> _WORK ORDER 1_: Summarize the post on Facebook's micropayments in two sentences.
> _WORK ORDER 2_: Set down word for word the passage of the post on Facebook's micropayments that begins at the words "While everyone is" and stops after "their payments platform.".

> _TEXT SHOWN_:
[Start of section]
Tag Archives: mobile aggregator

The IPO is Nice. But Quiet is Kept, Facebook’s Micropayments Are the Truth!

With this IPO, big brother is getting bigger.

While everyone is agog over Facebook’s IPO, and $100 billion valuation, blah blah blah, a more interesting undercurrent (for me at least) is the fact that they made more than half a billion dollars from micropayments on their payments platform.

More than half a billion dollars from micropayments!

If you’re not familiar with micropayments, they’re discreet payments made within platforms like Facebook, to purchase real and (often) virtual goods.

Micropayments (or micro-transactions) were initially developed as a way of enabling the sale of online content.

They were envisioned as small payments ranging from a few cents to a few dollars.

Micropayment transactions enabled people to sell content on the internetand served as an alternative to advertising revenue, which was traditionally the only real way to make money online (we’re talking pre-ecommerce proper).

Having been steeped in the mobile world, I’m abundantly familiar with micropayments, and the impact that integrating a seamless billing mechanism can have on a campaign, business or business model.

Micropayments work well on mobile because content companies connected to mobile aggregators are able to tap directly into the carriers’ billing systems.

As such, they enable subscribers to purchase ringtones, wallpapers subscribe to alerts and other premium programs, without having to input credit card or other payment details.

KGBKGB made a killing on mobile!

KGBKGB was one of the most successful mobile content companies to implement an effective premium campaign using mobile billing.

KGBKGB is like Wikipedia for your phone. Text a question to 542542, and for 99 cents, they’ll send you the answer.
[End of section]
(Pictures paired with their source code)
[Start of section]
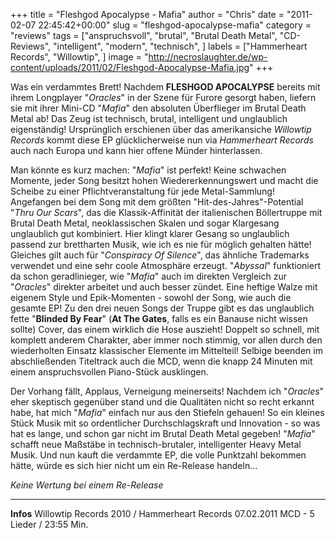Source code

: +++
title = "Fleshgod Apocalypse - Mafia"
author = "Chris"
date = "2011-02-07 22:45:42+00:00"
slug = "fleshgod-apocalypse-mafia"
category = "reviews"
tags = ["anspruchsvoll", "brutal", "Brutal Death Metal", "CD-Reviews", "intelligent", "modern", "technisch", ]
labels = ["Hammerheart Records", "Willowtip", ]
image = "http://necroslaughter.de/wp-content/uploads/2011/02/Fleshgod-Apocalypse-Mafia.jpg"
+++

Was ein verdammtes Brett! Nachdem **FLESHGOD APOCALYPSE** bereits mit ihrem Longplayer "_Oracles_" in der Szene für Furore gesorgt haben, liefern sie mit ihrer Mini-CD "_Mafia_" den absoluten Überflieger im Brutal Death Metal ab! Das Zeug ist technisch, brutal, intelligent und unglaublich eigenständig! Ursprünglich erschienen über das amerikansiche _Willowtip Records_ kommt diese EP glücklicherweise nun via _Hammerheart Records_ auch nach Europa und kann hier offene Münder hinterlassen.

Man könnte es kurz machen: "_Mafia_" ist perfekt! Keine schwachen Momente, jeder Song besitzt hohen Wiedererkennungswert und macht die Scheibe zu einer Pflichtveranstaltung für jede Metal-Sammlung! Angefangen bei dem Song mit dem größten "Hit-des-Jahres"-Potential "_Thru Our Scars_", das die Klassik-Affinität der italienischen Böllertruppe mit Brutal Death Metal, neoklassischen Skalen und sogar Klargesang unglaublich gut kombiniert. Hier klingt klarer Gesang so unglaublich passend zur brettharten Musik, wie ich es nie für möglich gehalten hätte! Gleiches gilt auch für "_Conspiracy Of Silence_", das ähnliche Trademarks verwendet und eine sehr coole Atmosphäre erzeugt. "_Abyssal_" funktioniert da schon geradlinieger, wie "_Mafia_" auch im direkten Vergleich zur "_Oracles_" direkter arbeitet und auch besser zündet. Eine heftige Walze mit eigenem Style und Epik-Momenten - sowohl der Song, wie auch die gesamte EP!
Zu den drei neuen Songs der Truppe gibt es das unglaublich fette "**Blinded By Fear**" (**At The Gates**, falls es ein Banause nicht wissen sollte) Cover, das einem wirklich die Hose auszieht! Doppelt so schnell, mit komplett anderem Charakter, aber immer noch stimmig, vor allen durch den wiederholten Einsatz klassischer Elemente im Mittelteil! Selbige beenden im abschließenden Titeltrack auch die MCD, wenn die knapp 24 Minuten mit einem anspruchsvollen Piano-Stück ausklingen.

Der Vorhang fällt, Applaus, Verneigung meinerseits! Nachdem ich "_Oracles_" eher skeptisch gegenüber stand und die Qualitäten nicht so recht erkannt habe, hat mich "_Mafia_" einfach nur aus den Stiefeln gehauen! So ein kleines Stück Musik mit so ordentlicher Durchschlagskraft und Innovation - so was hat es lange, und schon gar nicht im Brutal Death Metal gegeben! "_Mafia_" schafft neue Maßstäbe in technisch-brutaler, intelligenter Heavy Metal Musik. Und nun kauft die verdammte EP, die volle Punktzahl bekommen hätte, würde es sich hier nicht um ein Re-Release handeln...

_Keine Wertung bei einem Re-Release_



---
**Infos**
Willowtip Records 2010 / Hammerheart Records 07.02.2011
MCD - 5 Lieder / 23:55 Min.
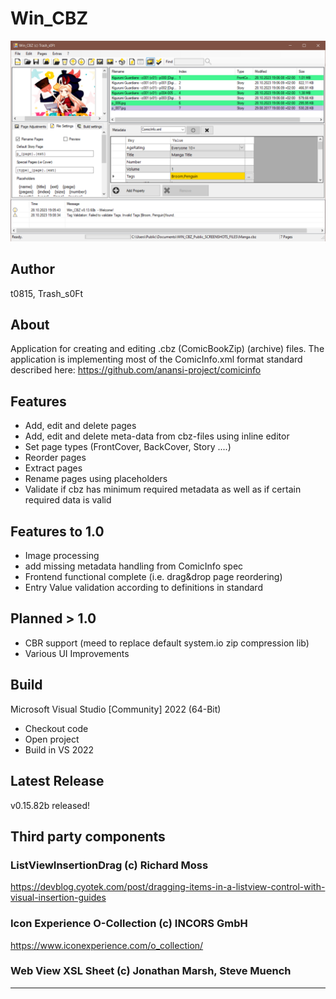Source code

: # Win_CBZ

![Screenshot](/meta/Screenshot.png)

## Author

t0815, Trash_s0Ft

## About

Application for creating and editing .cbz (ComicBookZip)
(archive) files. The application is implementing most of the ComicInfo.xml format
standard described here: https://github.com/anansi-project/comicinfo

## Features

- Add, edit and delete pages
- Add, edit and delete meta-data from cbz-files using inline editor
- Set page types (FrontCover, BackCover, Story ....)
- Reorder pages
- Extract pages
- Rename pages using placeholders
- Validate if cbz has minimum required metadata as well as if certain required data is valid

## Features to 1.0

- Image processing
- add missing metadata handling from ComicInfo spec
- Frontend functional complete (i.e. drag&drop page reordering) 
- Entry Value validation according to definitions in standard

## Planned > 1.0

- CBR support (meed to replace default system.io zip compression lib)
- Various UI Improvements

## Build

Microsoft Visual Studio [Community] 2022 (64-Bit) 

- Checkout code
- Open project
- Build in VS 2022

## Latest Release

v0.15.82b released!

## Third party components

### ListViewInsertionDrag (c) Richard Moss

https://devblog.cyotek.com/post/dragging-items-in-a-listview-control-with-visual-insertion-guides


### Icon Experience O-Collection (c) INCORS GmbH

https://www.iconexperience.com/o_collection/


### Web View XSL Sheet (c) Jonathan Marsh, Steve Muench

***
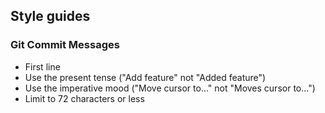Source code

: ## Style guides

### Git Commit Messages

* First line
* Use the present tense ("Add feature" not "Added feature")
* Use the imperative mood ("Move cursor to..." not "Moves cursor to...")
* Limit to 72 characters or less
[End of section]
> _EXERCISE RESULT 1_: While attention centers on Facebook's IPO and valuation, Facebook made more than half a billion dollars from micropayments on its payments platform. Micropayments are small payments made within platforms to buy real and often virtual goods, and they work well on mobile because content companies connected to mobile aggregators can tap directly into carriers' billing systems.

> _EXERCISE RESULT 2_:
While everyone is agog over Facebook’s IPO, and $100 billion valuation, blah blah blah, a more interesting undercurrent (for me at least) is the fact that they made more than half a billion dollars from micropayments on their payments platform.